• Working data
==========

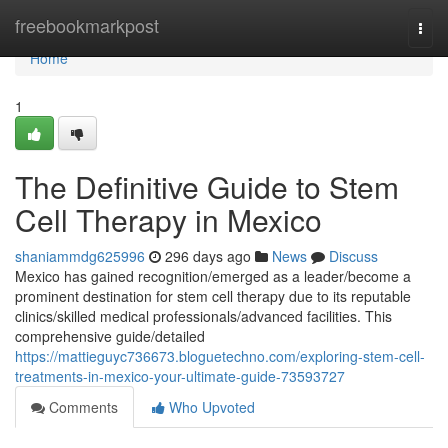
Home
freebookmarkpost
Togg
navi
Home
1
The Definitive Guide to Stem
Cell Therapy in Mexico
shaniammdg625996
296 days ago
News
Discuss
Mexico has gained recognition/emerged as a leader/become a
prominent destination for stem cell therapy due to its reputable
clinics/skilled medical professionals/advanced facilities. This
comprehensive guide/detailed
https://mattieguyc736673.bloguetechno.com/exploring-stem-cell-
treatments-in-mexico-your-ultimate-guide-73593727
Comments
Who Upvoted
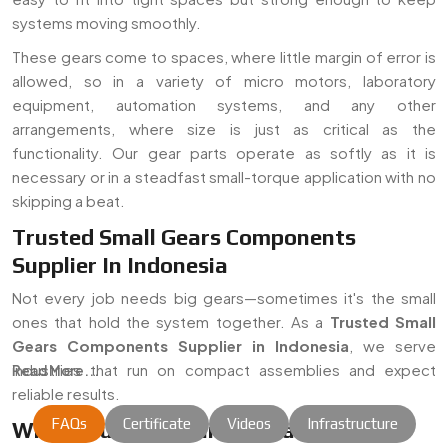
systems moving smoothly.
These gears come to spaces, where little margin of error is
allowed, so in a variety of micro motors, laboratory
equipment, automation systems, and any other
arrangements, where size is just as critical as the
functionality. Our gear parts operate as softly as it is
necessary or in a steadfast small-torque application with no
skipping a beat.
Trusted Small Gears Components
Supplier In Indonesia
Not every job needs big gears—sometimes it's the small
ones that hold the system together. As a
Trusted Small
Gears Components Supplier in Indonesia
, we serve
industries that run on compact assemblies and expect
Read More...
reliable results.
FAQs
Certificate
Videos
Infrastructure
Where Our Gear Parts Usually End Up:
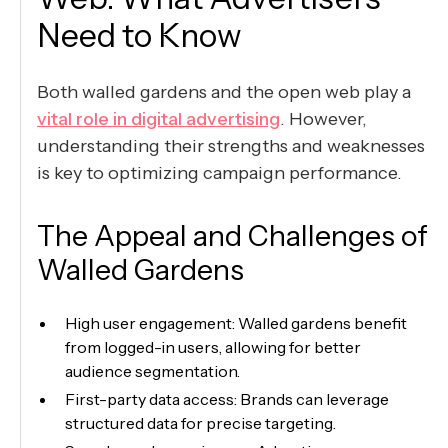
Need to Know
Both walled gardens and the open web play a
vital role in digital advertising
. However,
understanding their strengths and weaknesses
is key to optimizing campaign performance.
The Appeal and Challenges of
Walled Gardens
High user engagement: Walled gardens benefit
from logged-in users, allowing for better
audience segmentation.
First-party data access: Brands can leverage
structured data for precise targeting.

==========

• Problem to solve
Would you reproduce the lines from the one with "ones that hold the system together. As a" through the final line of the data above, exactly and only those, without any pictures?

• Answer below
ones that hold the system together. As a
Trusted Small
Gears Components Supplier in Indonesia
, we serve
industries that run on compact assemblies and expect
Read More...
reliable results.
FAQs
Certificate
Videos
Infrastructure
Where Our Gear Parts Usually End Up:
Need to Know
Both walled gardens and the open web play a
vital role in digital advertising
. However,
understanding their strengths and weaknesses
is key to optimizing campaign performance.
The Appeal and Challenges of
Walled Gardens
High user engagement: Walled gardens benefit
from logged-in users, allowing for better
audience segmentation.
First-party data access: Brands can leverage
structured data for precise targeting.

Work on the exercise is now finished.